Optimization of beam parameters for dual‐energy digital subtraction angiography

Abstract

Dual-energy digital subtraction angiography (DSA) is immune to the misregistration artifacts which plague conventional temporal subtraction DSA. However, since the signal-to-noise ratio (SNR) of dual-energy DSA is lower than temporal subtraction it is important to optimize the dual-energy technique with respect to the SNR. This study investigates the optimization of x-ray exposure parameters for the low- and high-energy x-ray beams, drawing upon our experience with dual-energy DSA studies in 20 cardiac patients. It is shown that the SNR is optimized, with respect to patient exposure, when the image intensifier (II) exposure for the high-energy beam is approximately 5 times higher than the low-energy beam. The unequal distribution of exposure between the low- and high-energy beams is achieved by selecting different video apertures for the two beams, and is therefore referred to as the "dual-aperture" technique.
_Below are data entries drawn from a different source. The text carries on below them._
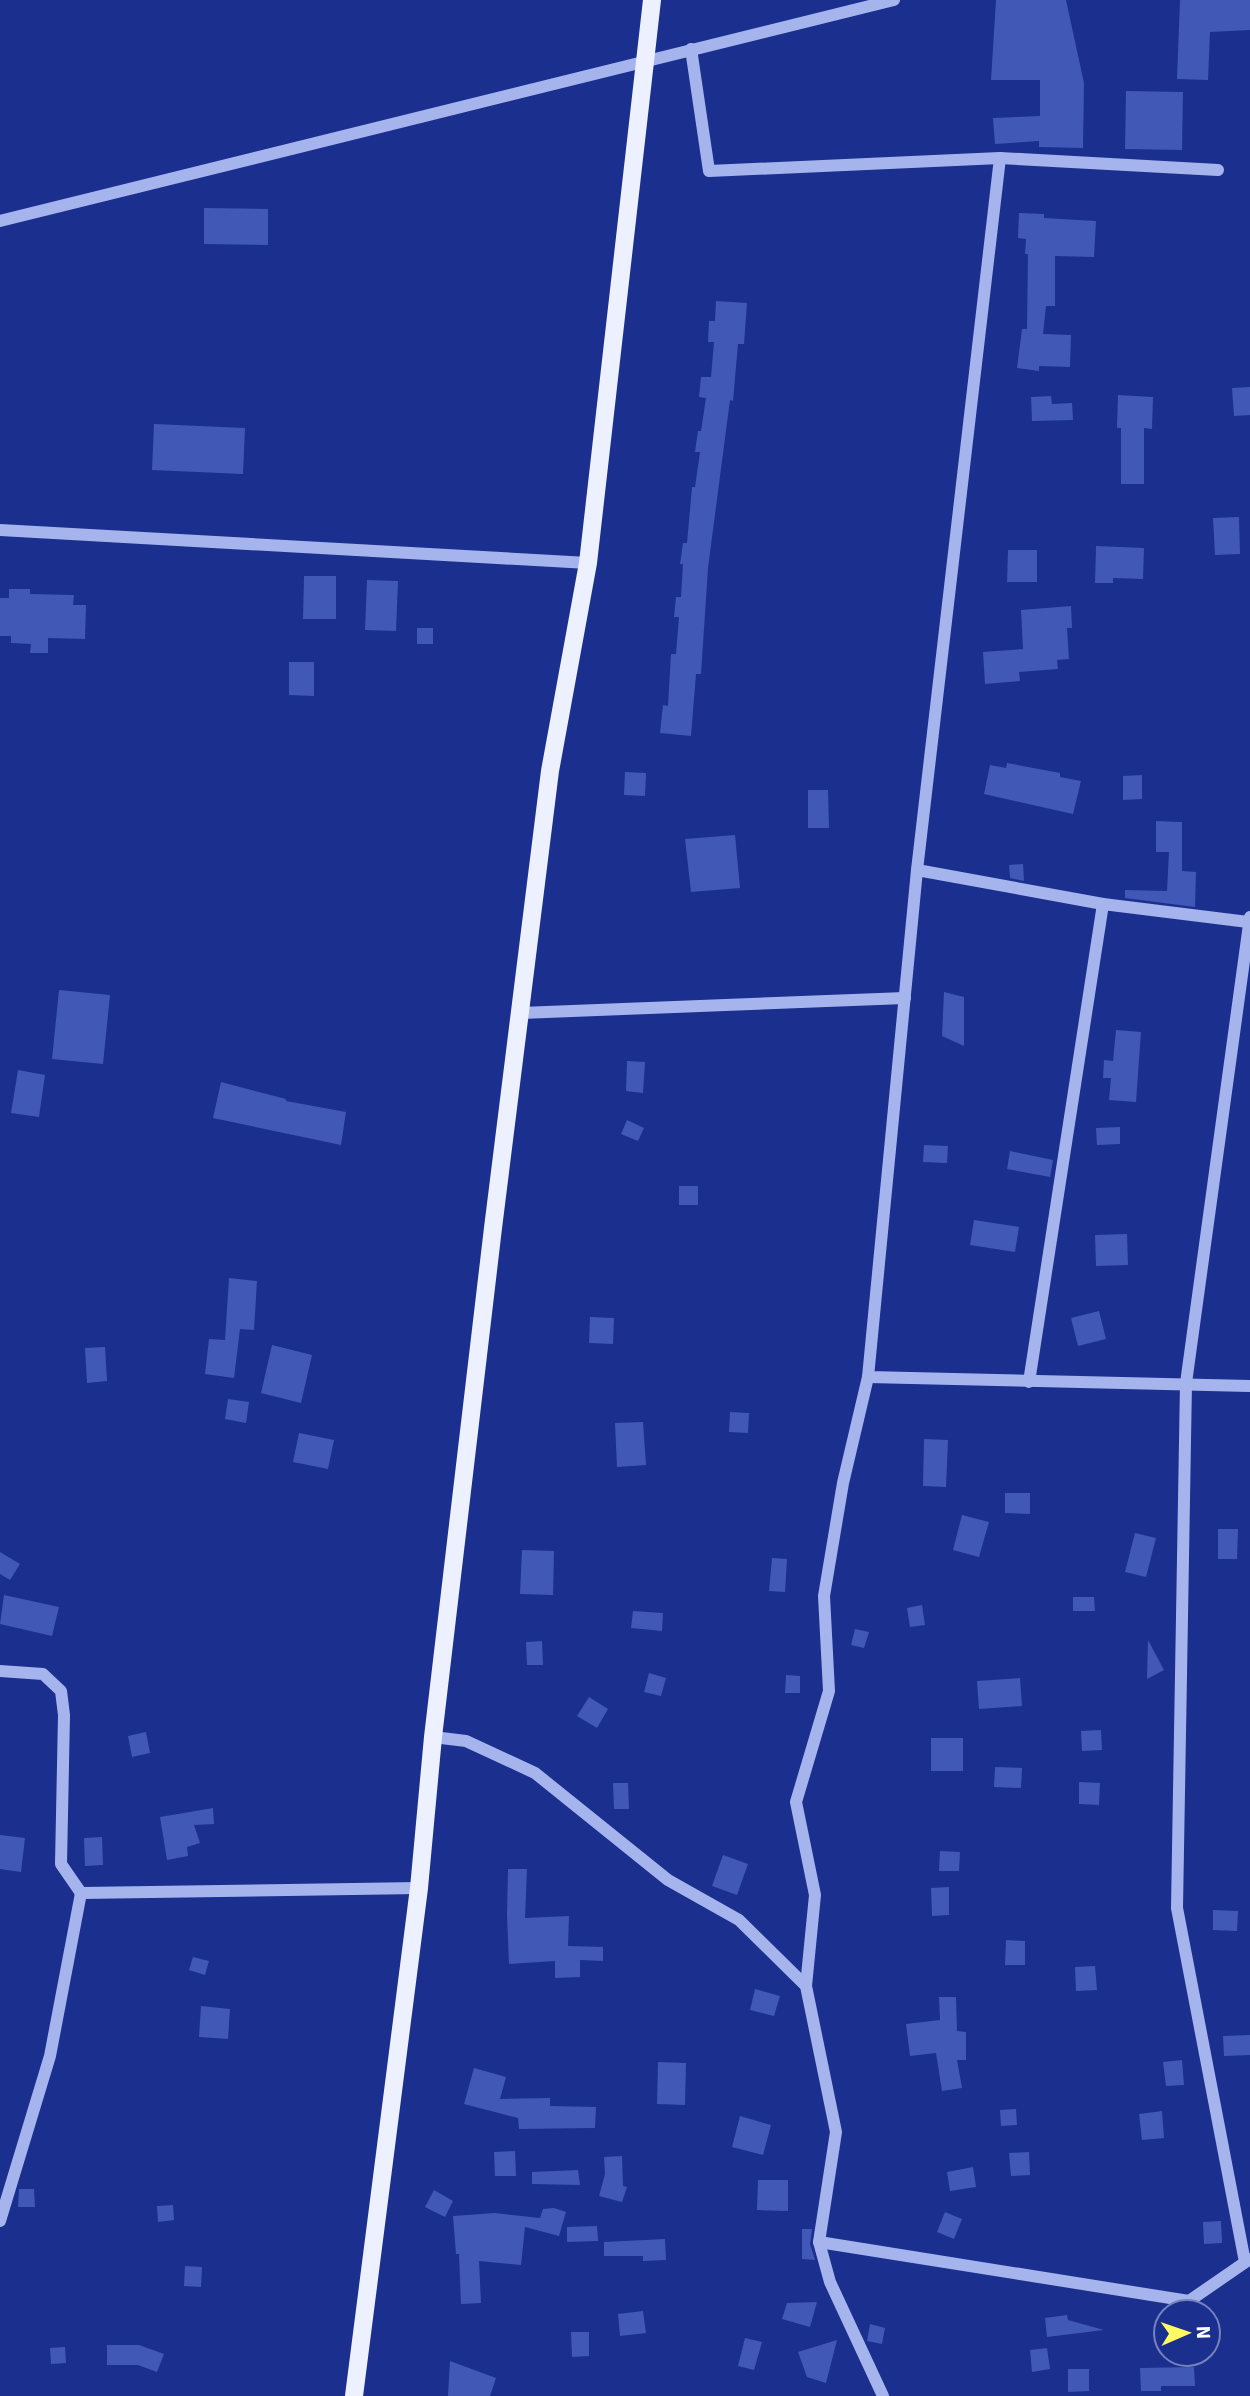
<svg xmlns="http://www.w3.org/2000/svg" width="1250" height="2396" font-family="Signika,sans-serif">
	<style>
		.building { fill: #4258b6 }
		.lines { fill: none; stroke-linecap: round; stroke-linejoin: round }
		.minor { stroke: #a6b4ee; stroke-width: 12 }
		.major { stroke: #edf0ff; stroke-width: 18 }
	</style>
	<rect width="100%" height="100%" fill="#1a2f8e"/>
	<g class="building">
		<polygon points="996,0 1066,0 1084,83 1083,148 1039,147 1039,141 995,144 993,118 1040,116 1040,80 991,80"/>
		<polygon points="1180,0 1250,0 1250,30 1210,32 1208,80 1177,79"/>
		<polygon points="1126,91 1183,92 1182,150 1125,149"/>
		<polygon points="204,208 268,209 268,245 204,244"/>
		<polygon points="1019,213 1044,214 1044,218 1096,221 1094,257 1055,256 1055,306 1046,306 1043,334 1071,335 1070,367 1039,366 1039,371 1017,368 1022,329 1027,329 1028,254 1025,254 1026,239 1018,238"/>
		<polygon points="716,301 747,303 744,344 738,344 733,401 730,400 708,568 701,674 696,674 691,736 660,733 663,705 668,706 671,654 676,654 679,617 674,617 676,597 681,597 683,564 680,564 683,543 687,543 692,487 695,487 700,452 695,452 698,431 701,431 706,398 699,397 701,377 711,377 714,342 708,342 709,321 715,321"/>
		<polygon points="1250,387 1250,415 1234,416 1232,388"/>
		<polygon points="1118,395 1153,397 1152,429 1144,428 1144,484 1121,484 1121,428 1117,428"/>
		<polygon points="1051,396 1052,404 1072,403 1073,420 1032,421 1031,397"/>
		<polygon points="154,424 245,428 243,474 152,470"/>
		<polygon points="1239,517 1240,554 1215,555 1213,518"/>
		<polygon points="1096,546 1144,548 1143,579 1113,578 1113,583 1095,583"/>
		<polygon points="1008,550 1037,550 1037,582 1007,582"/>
		<polygon points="304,576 336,576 336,619 303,619"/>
		<polygon points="367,580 398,581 396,631 365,630"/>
		<polygon points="9,589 30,589 30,594 74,595 73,605 86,605 85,639 48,638 48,653 30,653 31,644 11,643 11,636 0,636 0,598 9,598"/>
		<polygon points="1071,606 1072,628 1067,628 1069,659 1057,660 1058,669 1019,672 1020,681 985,684 983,652 1023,649 1021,610"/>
		<rect x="417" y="628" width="16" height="16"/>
		<polygon points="289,662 314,662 314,696 289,695"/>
		<polygon points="1007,763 1060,773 1060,777 1081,781 1073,814 984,794 990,765 1006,768"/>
		<polygon points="625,772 646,773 645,796 624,795"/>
		<polygon points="1142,775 1142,799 1123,800 1123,776"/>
		<polygon points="808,790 828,790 829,828 808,828"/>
		<polygon points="1156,821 1182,822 1182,871 1196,872 1195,907 1125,898 1125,890 1167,891 1169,852 1156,852"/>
		<polygon points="735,835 740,888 691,892 685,839"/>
		<polygon points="1023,864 1024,881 1010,878 1009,865"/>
		<polygon points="59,990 110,995 103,1064 52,1059"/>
		<polygon points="944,992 964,997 964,1046 942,1036"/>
		<polygon points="1116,1030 1141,1032 1136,1102 1109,1100 1111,1078 1103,1078 1104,1060 1113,1061"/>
		<polygon points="627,1061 645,1062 643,1093 626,1091"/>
		<polygon points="18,1070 45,1075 39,1117 11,1113"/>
		<polygon points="221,1082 286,1099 286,1101 346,1112 341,1145 213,1118"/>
		<polygon points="627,1120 644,1128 638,1141 621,1134"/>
		<polygon points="1120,1127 1120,1144 1097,1145 1096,1128"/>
		<polygon points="924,1145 948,1146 947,1163 923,1162"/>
		<polygon points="1010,1151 1053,1160 1050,1177 1007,1169"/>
		<rect x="679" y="1186" width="19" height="19"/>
		<polygon points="974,1220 1019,1227 1015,1252 970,1245"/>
		<polygon points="1127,1234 1128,1265 1096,1266 1095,1235"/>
		<polygon points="229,1278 257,1281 254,1330 240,1329 234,1378 205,1374 209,1339 225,1340"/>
		<polygon points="1099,1311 1106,1339 1078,1346 1071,1318"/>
		<polygon points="590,1317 614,1318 613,1344 589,1343"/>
		<polygon points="272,1345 312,1355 301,1403 261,1393"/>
		<polygon points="105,1347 107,1381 87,1383 85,1348"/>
		<polygon points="228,1399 249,1402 246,1423 225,1419"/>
		<polygon points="730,1412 749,1413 748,1433 729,1432"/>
		<polygon points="643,1422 646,1465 617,1467 615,1423"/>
		<polygon points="299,1433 334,1440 328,1469 293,1462"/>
		<polygon points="924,1439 948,1440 946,1487 923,1486"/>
		<polygon points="1005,1493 1030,1493 1030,1514 1005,1513"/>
		<polygon points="962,1515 989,1522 979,1557 953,1550"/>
		<polygon points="1218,1529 1238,1529 1237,1559 1218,1559"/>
		<polygon points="1135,1533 1156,1538 1146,1577 1125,1572"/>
		<polygon points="522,1550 554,1551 553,1595 520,1594"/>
		<polygon points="0,1552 20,1564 10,1580 0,1574"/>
		<polygon points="772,1558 787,1559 785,1592 769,1591"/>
		<polygon points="4,1595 59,1607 52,1636 0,1624"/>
		<polygon points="1073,1597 1094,1597 1095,1611 1073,1611"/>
		<polygon points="922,1605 925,1625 910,1627 907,1608"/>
		<polygon points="633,1611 663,1613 662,1631 631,1628"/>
		<polygon points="855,1629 869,1632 864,1648 851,1645"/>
		<polygon points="1148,1640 1164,1670 1147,1679"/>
		<polygon points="542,1641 543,1665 527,1665 526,1642"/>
		<polygon points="649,1673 666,1678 661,1696 644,1692"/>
		<polygon points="786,1675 800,1676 800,1693 785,1693"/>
		<polygon points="1020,1678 1022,1706 979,1709 977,1681"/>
		<polygon points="589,1697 608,1709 597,1728 577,1716"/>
		<polygon points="1101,1730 1102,1750 1082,1751 1081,1731"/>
		<polygon points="146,1732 150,1753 132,1757 128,1736"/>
		<rect x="931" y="1738" width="32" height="33"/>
		<polygon points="995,1767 1022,1768 1021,1788 994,1787"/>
		<polygon points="1079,1782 1100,1783 1099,1805 1079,1804"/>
		<polygon points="613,1783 628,1783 629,1809 614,1809"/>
		<polygon points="213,1808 214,1824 194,1825 200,1843 187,1847 188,1856 167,1860 160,1817"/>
		<polygon points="0,1835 25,1838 21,1872 0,1869"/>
		<polygon points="102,1837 103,1865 85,1866 84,1838"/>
		<polygon points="940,1851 960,1852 959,1871 939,1871"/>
		<polygon points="723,1855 748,1864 737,1895 712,1886"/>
		<polygon points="508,1869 527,1869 525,1918 569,1916 568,1946 603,1947 603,1961 580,1960 580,1977 555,1978 555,1961 509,1964 507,1915"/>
		<polygon points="949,1887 949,1915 932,1916 931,1888"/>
		<polygon points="1213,1910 1238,1911 1237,1931 1213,1930"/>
		<polygon points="1006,1940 1025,1941 1025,1965 1005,1965"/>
		<polygon points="193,1957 209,1961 205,1975 189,1970"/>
		<polygon points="1095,1966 1097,1990 1076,1991 1075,1967"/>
		<polygon points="755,1989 780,1996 774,2016 750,2010"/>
		<polygon points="939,1997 956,1997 957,2031 966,2032 966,2060 957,2060 962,2088 942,2091 936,2053 910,2056 906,2024 940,2020"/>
		<polygon points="201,2006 230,2009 228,2039 199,2037"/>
		<polygon points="1250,2035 1250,2055 1224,2056 1223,2036"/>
		<polygon points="1182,2060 1184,2085 1166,2086 1163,2062"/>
		<polygon points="658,2062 686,2063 685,2105 657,2104"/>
		<polygon points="474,2068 506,2077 500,2099 550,2098 550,2106 596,2107 595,2128 519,2129 518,2118 464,2104"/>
		<polygon points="1016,2109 1017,2125 1001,2126 1000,2110"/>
		<polygon points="1162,2111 1164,2138 1142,2140 1139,2114"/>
		<polygon points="740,2116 771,2125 763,2155 732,2147"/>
		<polygon points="515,2151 516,2176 495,2176 494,2152"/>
		<polygon points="1029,2152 1030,2175 1011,2176 1009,2153"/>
		<polygon points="622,2156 623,2186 627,2187 622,2202 599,2196 605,2174 604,2157"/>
		<polygon points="973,2167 976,2187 950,2191 947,2172"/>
		<polygon points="578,2170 580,2185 532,2184 532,2172"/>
		<polygon points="758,2180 788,2180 788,2211 757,2210"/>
		<polygon points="19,2189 34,2189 35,2207 18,2207"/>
		<polygon points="434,2190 453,2201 445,2217 425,2207"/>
		<polygon points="173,2205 174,2220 158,2222 157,2206"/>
		<polygon points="554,2208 566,2212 559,2236 525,2227 521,2265 479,2261 481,2303 461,2304 459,2254 456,2254 453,2216 495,2213 540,2218 543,2209"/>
		<polygon points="945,2212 962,2219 954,2239 937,2232"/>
		<polygon points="1221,2221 1222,2243 1204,2244 1203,2222"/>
		<polygon points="597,2226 598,2241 567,2242 567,2227"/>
		<polygon points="802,2229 812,2229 810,2244 815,2260 802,2259"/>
		<polygon points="665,2239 666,2260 643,2261 643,2256 604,2256 604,2242"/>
		<polygon points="185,2266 202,2267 201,2287 184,2286"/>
		<polygon points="817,2302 810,2327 782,2319 787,2303"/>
		<polygon points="643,2311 646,2333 620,2336 618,2314"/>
		<polygon points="1067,2315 1068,2320 1104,2330 1047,2337 1045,2318"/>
		<polygon points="870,2324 885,2328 882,2344 867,2341"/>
		<polygon points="571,2332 589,2332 589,2356 572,2357"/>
		<polygon points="745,2338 762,2342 754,2370 738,2366"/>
		<polygon points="837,2340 826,2383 807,2377 798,2352"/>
		<polygon points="107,2345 139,2345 164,2354 157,2372 138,2365 107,2365"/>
		<polygon points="65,2347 66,2363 51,2364 50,2348"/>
		<polygon points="1047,2348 1050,2369 1032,2372 1030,2350"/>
		<polygon points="450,2361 496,2378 490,2396 448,2396"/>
		<polygon points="1194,2367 1195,2386 1161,2386 1161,2391 1141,2391 1140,2368"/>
		<polygon points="1068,2369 1089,2369 1089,2391 1068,2392"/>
	</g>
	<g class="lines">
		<g class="minor">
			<polyline points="691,49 709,171 1000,158 1218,170"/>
			<polyline points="1000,158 917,870 868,1377 1250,1386"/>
			<polyline points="0,221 894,0"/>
			<polyline points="0,530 588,563"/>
			<polyline points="917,870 1103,904 1248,922"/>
			<polyline points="521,1013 905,998"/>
			<polyline points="1029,1382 1103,904"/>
			<polyline points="0,1671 43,1674 61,1691 64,1715 61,1864 81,1893 419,1888"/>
			<polyline points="433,1737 466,1741 535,1773 668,1880 739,1920 806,1986 836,2132 819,2242 830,2282 883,2396"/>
			<polyline points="806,1986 815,1895 796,1802 829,1691 824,1596 843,1483 868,1377"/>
			<polyline points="0,2221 50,2056 81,1893"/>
			<polyline points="819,2242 1189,2301 1250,2259"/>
			<polyline points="1245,2262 1177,1908 1186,1383 1250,917"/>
		</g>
		<polyline class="major" points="354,2396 419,1888 433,1737 493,1228 550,771 588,563 652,0"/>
	</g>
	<g transform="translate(1187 2333) rotate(88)"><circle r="33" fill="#1a2f8e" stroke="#7682bb" stroke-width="2"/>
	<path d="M0-5L12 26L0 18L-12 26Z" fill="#fffa63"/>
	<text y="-10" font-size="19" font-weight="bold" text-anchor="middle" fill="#ffffff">N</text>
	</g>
</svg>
The dual-aperture technique achieves the same SNR as the single-aperture technique (which uses equal II exposures for the two beams) with 45% less patient exposure. In addition, the dual-aperture technique enhances the ability to maintain an optimum low-energy kVp, which increases the dual-energy signal amplitude. The optimum high-beam filter thickness for use with the dual-aperture approach is determined. The optimum filter thickness, which is dependent upon the desired tube loading, is found to range from 1.3 to 2.0 mm Cu for tube loads ranging from 188 to 688 J/beam pair.